Los ojos de la diosa centellearon con un brillo peligroso.

—¿Quién te crees que eres para regatear conmigo, gusano?

—Por lo visto, sabes la respuesta a esa pregunta, señora —repuso, cansado—. Fuiste tú quien acudió a mí. Te serviré —añadió al verla henchida de ira como hirvientes nubarrones negros de una tormenta de verano—, siempre y cuando tus intereses coincidan con los míos.

—Coinciden, te lo aseguro.

Le tomó la cara entre las manos y lo besó en los labios lenta y prolongadamente.

Rhys no se inmutó a pesar de que los labios de la diosa escocían como sal en una herida reciente. Tampoco respondió al beso. Zeboim lo apartó de un empellón.

—Quédate con tu chucho, pues —dijo malhumorada—. Y ahora, lo primero que has de hacer es encontrar a Mina. Quiero… ¿Adónde vas, monje? La calzada es en esa dirección.

Rhys se encaminaba de vuelta al monasterio.

—Te lo dije antes. Primero he de enterrar a mis muertos.

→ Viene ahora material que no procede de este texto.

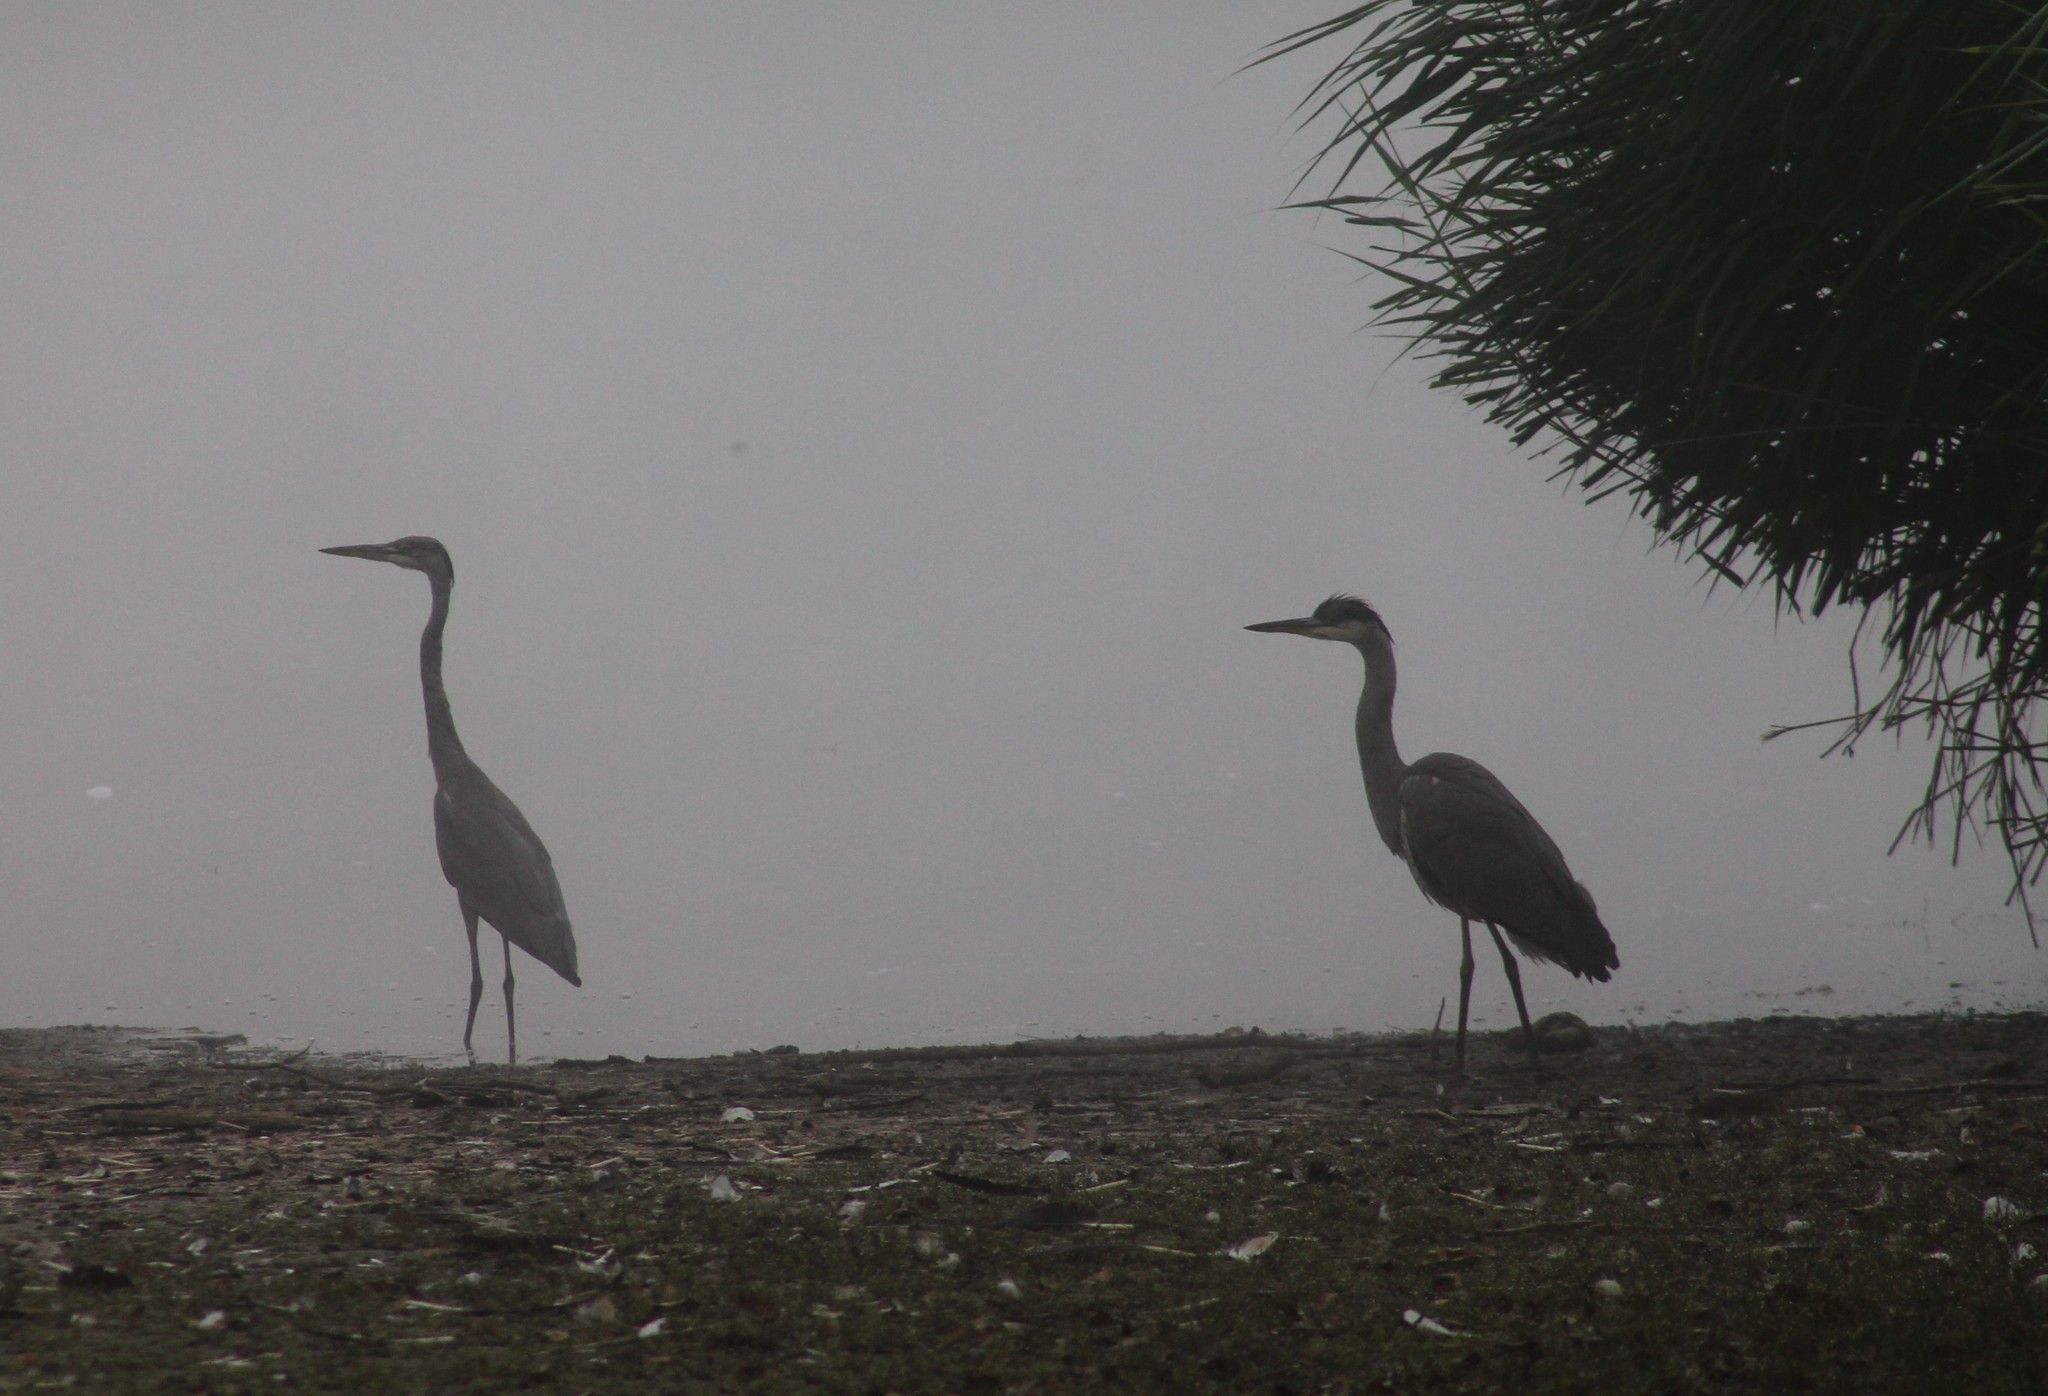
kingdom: Animalia
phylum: Chordata
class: Aves
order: Pelecaniformes
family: Ardeidae
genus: Ardea
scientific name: Ardea cinerea
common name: Grey heron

—¡De eso nada! —bramó Zeboim—. No hay tiempo para esas tonterías. ¡Tienes que ponerte en marcha de inmediato!

Rhys siguió caminando.

Un rayo se descargó desde el cielo despejado y cegó al monje; cayó tan cerca que chisporroteó en su sangre y le puso de punta el vello de la cabeza y de los brazos. Un horrendo trueno estalló a su lado y lo dejó sordo. El suelo se sacudió y el monje cayó de rodillas. Una lluvia de fragmentos de piedra y tierra se precipitó sobre los dos, y Atta soltó un gañido y lloriqueó.

Zeboim señaló el inmenso cráter.

—Ahí tienes un agujero, monje. Entierra a tus muertos.

Le dio la espalda en medio de una bocanada de viento y una descarga de lluvia, y desapareció.

—¿Qué he hecho, Atta? —Gimió Rhys mientras se levantaba del suelo.

Por la expresión confusa de los ojos de la perra, por lo visto ella le hacía la misma pregunta.

Rhys enterró a los muertos en la tumba común que le había proporcionado la diosa. Trabajó a lo largo de toda la noche para conseguir que los cadáveres tuvieran cierta apariencia de paz y para trasladarlos uno a uno desde el comedor hasta el lugar de enterramiento, donde los tendió sobre la tierra blanda y húmeda. Cuando los tuvo a todos colocados, tomó la pala y empezó a llenar la tumba de tierra. El dolor de cabeza se había mitigado con el beso de la diosa, una bendición que ni siquiera se había dado cuenta que le había otorgado hasta que Zeboim se hubo marchado.

No obstante, estaba agotado física y psíquicamente, y no había bendición que aliviara aquello. Tal vez el agotamiento respondía a la impresión que tenía de que su cuerpo era uno de los que había en la tumba y que los pegotes de tierra caían sobre él y lo iban enterrando.

La noche casi había llegado a su fin cuando echó la última palada de tierra en la tumba común. No rezó. Había renunciado a Majere y dudaba que a Zeboim le interesaran sus plegarias.

Necesitaba dormir.

Rhys se volvió, llamó a Atta y se dirigió a su celda; allí se dejó caer en el jergón y se quedó dormido.

Despertó de repente, no con el tañido de la campana sino por la dolorosa ausencia de esa llamada.